==== Raw data

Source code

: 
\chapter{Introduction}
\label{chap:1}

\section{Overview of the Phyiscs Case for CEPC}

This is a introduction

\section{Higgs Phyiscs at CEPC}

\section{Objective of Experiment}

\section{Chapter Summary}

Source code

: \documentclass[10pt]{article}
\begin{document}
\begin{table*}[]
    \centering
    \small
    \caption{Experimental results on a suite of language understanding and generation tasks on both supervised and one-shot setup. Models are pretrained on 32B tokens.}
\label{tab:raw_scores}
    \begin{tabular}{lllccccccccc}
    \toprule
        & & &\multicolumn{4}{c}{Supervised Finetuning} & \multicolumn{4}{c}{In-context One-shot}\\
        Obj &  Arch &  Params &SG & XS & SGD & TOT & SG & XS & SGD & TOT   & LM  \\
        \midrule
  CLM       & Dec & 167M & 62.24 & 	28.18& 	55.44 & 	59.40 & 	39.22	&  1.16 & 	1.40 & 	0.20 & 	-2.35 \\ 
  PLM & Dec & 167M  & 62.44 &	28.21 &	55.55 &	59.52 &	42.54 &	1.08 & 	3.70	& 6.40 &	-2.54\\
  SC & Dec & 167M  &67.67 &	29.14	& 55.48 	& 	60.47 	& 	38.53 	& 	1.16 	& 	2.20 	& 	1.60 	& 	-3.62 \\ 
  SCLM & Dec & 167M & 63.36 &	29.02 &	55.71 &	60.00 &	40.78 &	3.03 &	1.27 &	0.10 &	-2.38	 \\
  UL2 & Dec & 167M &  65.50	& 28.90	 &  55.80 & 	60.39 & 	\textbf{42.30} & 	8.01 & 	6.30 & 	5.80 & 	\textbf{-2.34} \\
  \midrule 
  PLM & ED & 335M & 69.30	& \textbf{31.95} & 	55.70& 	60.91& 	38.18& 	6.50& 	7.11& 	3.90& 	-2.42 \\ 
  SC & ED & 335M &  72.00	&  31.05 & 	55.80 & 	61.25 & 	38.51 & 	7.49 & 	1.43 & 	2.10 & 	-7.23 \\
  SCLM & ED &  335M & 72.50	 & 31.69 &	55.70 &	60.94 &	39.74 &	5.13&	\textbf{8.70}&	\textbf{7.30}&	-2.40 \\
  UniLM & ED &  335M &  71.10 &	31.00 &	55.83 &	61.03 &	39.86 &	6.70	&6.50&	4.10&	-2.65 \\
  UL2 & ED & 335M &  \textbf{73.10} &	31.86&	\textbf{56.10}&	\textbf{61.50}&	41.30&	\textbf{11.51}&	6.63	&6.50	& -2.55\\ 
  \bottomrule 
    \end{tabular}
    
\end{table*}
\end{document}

========

-- Problem --
Copy out all lines above that include the string "tabular".

-- Expected output --
    \begin{tabular}{lllccccccccc}
    \end{tabular}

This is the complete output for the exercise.